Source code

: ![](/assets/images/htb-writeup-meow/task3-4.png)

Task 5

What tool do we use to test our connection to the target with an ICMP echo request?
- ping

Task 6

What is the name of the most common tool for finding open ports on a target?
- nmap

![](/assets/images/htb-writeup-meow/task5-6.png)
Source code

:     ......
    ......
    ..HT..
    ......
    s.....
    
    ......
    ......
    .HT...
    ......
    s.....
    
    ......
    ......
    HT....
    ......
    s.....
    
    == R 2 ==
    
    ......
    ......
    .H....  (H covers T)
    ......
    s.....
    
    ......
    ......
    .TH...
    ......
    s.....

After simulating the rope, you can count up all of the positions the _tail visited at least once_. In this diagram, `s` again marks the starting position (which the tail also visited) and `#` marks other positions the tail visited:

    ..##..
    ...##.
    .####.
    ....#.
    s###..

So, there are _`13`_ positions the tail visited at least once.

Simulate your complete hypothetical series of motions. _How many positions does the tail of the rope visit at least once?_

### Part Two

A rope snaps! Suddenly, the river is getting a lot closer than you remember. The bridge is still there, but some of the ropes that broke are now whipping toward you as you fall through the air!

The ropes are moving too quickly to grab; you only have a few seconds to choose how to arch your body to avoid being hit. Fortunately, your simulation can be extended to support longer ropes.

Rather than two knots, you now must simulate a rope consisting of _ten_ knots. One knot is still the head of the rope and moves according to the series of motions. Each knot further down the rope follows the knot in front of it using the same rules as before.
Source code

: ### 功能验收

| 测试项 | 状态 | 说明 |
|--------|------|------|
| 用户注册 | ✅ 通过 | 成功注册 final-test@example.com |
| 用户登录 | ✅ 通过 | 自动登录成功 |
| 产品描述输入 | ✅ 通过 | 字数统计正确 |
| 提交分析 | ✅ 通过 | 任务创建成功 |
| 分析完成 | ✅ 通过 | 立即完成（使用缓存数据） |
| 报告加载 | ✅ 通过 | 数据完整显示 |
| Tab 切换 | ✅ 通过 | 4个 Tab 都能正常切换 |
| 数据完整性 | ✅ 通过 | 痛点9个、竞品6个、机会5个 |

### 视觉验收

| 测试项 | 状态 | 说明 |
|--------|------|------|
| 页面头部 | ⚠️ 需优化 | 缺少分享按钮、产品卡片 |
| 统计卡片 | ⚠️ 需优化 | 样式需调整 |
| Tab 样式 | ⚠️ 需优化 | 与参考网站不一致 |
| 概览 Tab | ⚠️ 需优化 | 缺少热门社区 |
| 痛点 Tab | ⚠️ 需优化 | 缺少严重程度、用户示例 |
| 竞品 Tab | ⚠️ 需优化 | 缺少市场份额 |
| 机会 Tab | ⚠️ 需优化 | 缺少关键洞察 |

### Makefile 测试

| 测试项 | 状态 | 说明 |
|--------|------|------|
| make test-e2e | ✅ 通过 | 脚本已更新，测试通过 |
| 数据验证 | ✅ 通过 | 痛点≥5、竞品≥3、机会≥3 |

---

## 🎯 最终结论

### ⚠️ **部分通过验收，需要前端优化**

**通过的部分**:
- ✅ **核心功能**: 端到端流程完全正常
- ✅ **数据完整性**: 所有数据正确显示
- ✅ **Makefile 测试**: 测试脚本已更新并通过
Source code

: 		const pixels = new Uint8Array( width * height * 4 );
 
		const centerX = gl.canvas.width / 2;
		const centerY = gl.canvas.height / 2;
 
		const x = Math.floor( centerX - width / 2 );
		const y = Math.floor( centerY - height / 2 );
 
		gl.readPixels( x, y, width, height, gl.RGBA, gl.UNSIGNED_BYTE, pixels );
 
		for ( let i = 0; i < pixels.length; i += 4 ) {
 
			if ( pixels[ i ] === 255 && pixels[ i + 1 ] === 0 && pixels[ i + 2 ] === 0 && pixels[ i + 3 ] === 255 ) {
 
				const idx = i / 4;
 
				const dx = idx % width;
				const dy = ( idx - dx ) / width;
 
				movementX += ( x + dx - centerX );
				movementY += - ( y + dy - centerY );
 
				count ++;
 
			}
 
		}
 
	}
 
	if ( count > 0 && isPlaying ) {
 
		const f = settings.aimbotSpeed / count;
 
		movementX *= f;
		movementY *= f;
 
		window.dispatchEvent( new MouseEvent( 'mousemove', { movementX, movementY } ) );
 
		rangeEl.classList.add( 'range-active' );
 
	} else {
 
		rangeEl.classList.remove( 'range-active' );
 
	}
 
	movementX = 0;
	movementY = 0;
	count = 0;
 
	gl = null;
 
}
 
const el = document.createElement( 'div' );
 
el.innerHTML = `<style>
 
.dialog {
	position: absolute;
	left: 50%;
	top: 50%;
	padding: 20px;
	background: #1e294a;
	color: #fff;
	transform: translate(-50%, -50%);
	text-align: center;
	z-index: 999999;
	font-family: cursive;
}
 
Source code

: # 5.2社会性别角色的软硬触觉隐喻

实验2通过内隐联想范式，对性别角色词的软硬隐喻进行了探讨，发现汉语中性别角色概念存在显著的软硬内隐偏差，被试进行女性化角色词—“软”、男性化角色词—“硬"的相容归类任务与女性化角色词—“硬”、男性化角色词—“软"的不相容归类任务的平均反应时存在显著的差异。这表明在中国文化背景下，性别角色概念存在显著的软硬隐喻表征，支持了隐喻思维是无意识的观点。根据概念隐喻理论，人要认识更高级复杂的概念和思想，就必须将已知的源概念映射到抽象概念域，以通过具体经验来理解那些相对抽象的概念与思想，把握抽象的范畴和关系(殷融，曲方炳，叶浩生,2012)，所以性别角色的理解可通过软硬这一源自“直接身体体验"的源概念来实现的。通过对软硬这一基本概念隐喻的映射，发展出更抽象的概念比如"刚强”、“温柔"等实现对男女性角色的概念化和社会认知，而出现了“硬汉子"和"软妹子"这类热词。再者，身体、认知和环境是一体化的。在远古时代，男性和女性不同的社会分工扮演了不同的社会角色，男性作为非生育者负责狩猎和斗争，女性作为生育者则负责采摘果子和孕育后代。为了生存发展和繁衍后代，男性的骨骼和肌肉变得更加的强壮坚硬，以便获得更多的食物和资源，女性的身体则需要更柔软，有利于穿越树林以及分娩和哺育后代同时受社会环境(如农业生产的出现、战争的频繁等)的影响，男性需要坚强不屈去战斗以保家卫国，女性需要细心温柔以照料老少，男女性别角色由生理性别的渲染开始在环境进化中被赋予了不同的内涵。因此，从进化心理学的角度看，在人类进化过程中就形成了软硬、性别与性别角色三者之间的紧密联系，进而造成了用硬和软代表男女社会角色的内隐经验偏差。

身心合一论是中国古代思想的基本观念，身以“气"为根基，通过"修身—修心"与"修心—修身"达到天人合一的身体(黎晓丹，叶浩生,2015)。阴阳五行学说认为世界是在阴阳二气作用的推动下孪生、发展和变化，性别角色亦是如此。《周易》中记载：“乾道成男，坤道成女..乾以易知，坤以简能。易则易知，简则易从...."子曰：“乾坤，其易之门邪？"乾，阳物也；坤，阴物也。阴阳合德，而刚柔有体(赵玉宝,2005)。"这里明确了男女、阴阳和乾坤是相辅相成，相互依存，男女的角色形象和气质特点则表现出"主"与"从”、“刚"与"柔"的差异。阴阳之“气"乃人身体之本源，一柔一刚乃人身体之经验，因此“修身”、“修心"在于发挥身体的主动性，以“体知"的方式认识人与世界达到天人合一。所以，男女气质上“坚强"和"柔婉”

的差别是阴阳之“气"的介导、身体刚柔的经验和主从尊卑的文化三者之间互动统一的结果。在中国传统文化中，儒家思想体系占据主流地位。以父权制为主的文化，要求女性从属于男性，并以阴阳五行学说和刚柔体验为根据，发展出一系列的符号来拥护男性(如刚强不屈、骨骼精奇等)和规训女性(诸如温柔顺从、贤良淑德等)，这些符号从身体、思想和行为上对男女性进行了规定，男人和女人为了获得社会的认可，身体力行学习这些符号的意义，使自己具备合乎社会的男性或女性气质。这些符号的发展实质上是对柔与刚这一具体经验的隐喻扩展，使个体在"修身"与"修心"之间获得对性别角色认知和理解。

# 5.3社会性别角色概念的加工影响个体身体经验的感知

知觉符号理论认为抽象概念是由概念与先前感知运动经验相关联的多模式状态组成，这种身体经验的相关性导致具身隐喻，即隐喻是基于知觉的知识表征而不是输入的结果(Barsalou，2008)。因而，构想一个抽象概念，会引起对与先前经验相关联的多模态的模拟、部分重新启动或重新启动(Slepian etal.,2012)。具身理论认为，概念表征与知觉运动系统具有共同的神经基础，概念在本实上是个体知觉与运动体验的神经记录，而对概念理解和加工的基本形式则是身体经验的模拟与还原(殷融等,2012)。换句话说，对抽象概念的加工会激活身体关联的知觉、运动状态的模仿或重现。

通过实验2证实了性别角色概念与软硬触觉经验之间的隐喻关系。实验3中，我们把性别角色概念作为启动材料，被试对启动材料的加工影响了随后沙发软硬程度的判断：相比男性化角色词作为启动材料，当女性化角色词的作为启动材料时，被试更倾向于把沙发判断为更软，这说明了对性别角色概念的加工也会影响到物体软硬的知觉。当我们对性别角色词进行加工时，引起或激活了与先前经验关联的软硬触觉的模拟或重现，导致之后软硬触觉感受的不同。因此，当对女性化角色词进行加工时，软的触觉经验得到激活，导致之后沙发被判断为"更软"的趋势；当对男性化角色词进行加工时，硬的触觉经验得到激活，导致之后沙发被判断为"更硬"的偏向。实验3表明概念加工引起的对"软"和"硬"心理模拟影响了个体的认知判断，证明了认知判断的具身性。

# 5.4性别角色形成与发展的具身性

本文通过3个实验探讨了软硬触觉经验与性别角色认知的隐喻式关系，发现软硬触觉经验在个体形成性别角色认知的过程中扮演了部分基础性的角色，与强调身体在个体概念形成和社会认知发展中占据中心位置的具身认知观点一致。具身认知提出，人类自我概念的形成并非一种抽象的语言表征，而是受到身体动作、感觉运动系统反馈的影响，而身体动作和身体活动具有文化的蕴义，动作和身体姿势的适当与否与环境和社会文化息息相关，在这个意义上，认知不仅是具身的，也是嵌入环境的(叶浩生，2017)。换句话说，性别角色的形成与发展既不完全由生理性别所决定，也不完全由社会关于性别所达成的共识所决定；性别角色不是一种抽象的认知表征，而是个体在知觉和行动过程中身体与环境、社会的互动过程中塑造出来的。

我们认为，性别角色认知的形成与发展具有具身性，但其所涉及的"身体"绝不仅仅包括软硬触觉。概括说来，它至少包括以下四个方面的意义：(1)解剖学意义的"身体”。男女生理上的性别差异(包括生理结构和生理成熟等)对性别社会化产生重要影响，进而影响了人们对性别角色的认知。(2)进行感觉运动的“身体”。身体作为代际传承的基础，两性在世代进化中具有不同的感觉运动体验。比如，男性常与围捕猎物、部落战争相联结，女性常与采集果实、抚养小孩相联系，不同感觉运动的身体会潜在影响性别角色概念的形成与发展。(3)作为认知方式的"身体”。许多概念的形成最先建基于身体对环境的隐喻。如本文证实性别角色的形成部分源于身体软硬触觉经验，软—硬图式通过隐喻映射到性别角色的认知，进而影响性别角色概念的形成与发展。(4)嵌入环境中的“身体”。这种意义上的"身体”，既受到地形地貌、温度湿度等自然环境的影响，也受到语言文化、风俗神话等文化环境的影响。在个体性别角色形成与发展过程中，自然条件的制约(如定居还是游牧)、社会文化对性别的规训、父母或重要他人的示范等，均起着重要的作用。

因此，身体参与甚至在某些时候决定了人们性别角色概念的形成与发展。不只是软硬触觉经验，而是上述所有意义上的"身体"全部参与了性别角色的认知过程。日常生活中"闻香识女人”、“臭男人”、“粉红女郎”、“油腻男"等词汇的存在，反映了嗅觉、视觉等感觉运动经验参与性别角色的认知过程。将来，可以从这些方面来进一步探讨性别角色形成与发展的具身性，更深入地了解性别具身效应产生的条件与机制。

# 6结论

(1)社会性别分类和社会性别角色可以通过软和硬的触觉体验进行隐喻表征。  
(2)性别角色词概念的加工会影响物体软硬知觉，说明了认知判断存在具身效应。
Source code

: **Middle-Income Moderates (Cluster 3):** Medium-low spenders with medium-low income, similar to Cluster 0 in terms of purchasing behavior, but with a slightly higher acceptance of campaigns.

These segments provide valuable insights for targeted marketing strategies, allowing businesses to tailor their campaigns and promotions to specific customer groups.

→ **Task to carry out**:
Whenever a line includes the word "series", pull it out of the entries.

→ **Output**:
Simulate your complete hypothetical series of motions. _How many positions does the tail of the rope visit at least once?_
Rather than two knots, you now must simulate a rope consisting of _ten_ knots. One knot is still the head of the rope and moves according to the series of motions. Each knot further down the rope follows the knot in front of it using the same rules as before.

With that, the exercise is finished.